RIBEIRO, LUIZ A. P. A. ; GARCIA, A. C. B. ; DOS SANTOS, PAULO SÉRGIO MEDEIROS . Dependency factors in evidence theory: a benchmark analysis in a multisensor information fusion scenario. Sensors, v. 22, p. 1-33, 2022. doi: 10.3390/s22062310
Dependency Factors in Evidence Theory: An Analysis in an Information Fusion Scenario Applied in Adverse Drug Reactions
Luiz Alberto Pereira Afonso Ribeiro (UNIRIO)
Ana Cristina Bicharra Garcia (UNIRIO)
Paulo Sérgio Medeiros dos Santos (UNIRIO)
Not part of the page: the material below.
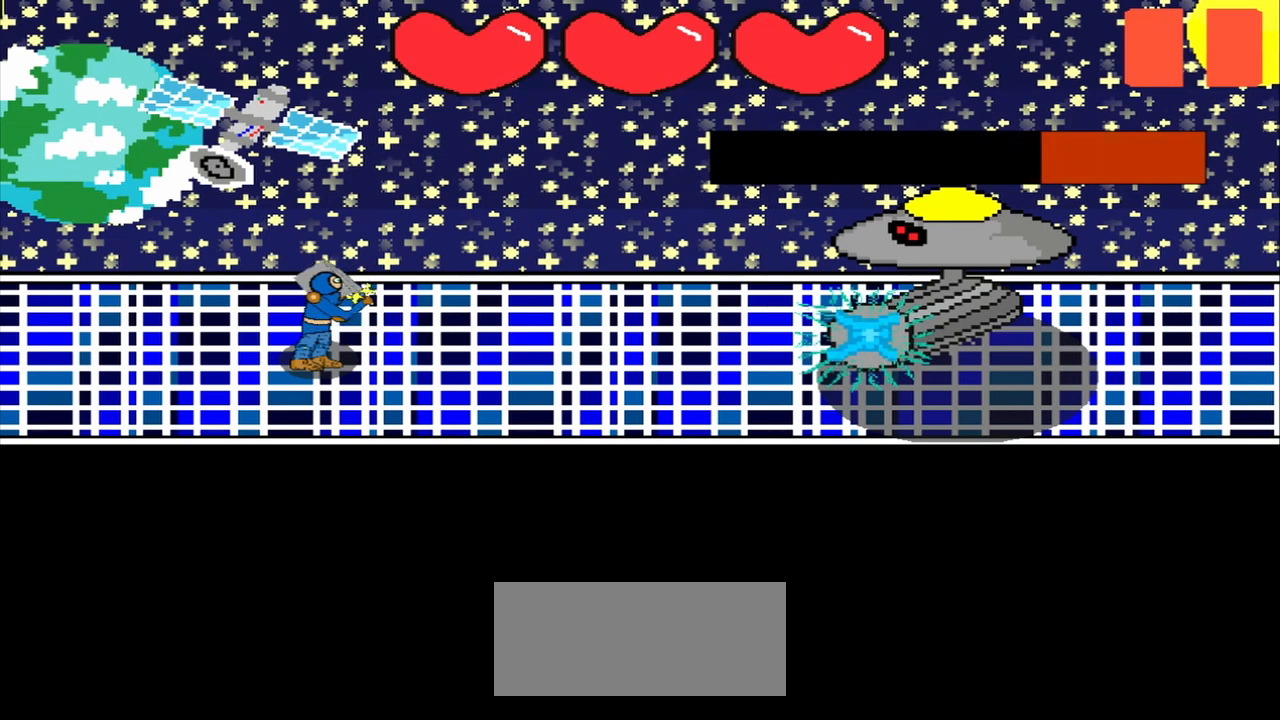
{"buttons": [], "left_stick": "center", "events": [[42, "left_stick", "center"], [250, "left_stick", "up"], [458, "left_stick", "center"]]}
Multisensor information fusion brings challenges such as data heterogeneity, source precision, and the merger of uncertainties that impact the quality of classifiers. A widely used approach for classification problems in a multisensor context is the Dempster–Shafer Theory. This approach considers the beliefs attached to each source to consolidate the information concerning the hypotheses to come up with a classifier with higher precision. Nevertheless, the fundamental premise for using the approach is that sources are independent and that the classification hypotheses are mutually exclusive. Some approaches ignore this premise, which can lead to unreliable results. There are other approaches, based on statistics and machine learning techniques, that expurgate the dependencies or include a discount factor to mitigate the risk of dependencies. We propose a novel approach based on Bayesian net, Pearson’s test, and linear regression to adjust the beliefs for more accurate data fusion, mitigating possible correlations or dependencies. We tested our approach by applying it in the domain of adverse drug reactions discovery. The experiment used nine databases containing data from 50,000 active patients of a Brazilian cancer hospital, including clinical exams, laboratory tests, physicians’ anamnesis, medical prescriptions, clinical notes, medicine leaflets packages, international classification of disease, and sickness diagnosis models. This study had the hospital’s ethical committee approval. A statistically significant improvement in the precision and recall of the results was obtained compared with existing approaches. The results obtained show that the credibility index proposed by the model significantly increases the quality of the evidence generated with the algorithm Random Forest. A benchmark was performed between three datasets, incremented gradually with attributes of a credibility index, obtaining a precision of 92%. Finally, we performed a benchmark with a public base of heart disease, achieving good results.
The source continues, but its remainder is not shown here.